* **WHAT THE EXERCISE ASKS**
Word for word, restate the records from their first line through the line with "as one of the", both ends included; omit each picture.

==========

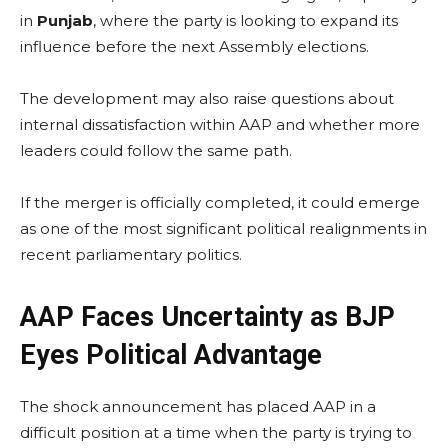
in
Punjab
, where the party is looking to expand its
influence before the next Assembly elections.
The development may also raise questions about
internal dissatisfaction within AAP and whether more
leaders could follow the same path.
If the merger is officially completed, it could emerge
as one of the most significant political realignments in
recent parliamentary politics.
AAP Faces Uncertainty as BJP
Eyes Political Advantage
The shock announcement has placed AAP in a
difficult position at a time when the party is trying to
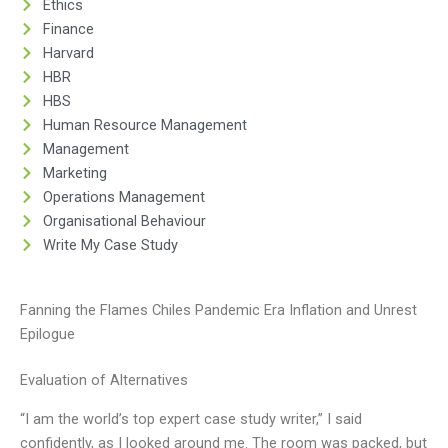
Ethics
Finance
Harvard
HBR
HBS
Human Resource Management
Management
Marketing
Operations Management
Organisational Behaviour
Write My Case Study
Fanning the Flames Chiles Pandemic Era Inflation and Unrest
Epilogue
Evaluation of Alternatives
“I am the world’s top expert case study writer,” I said
confidently, as I looked around me. The room was packed, but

==========

* **THE COMPLETED TASK**
in
Punjab
, where the party is looking to expand its
influence before the next Assembly elections.
The development may also raise questions about
internal dissatisfaction within AAP and whether more
leaders could follow the same path.
If the merger is officially completed, it could emerge
as one of the most significant political realignments in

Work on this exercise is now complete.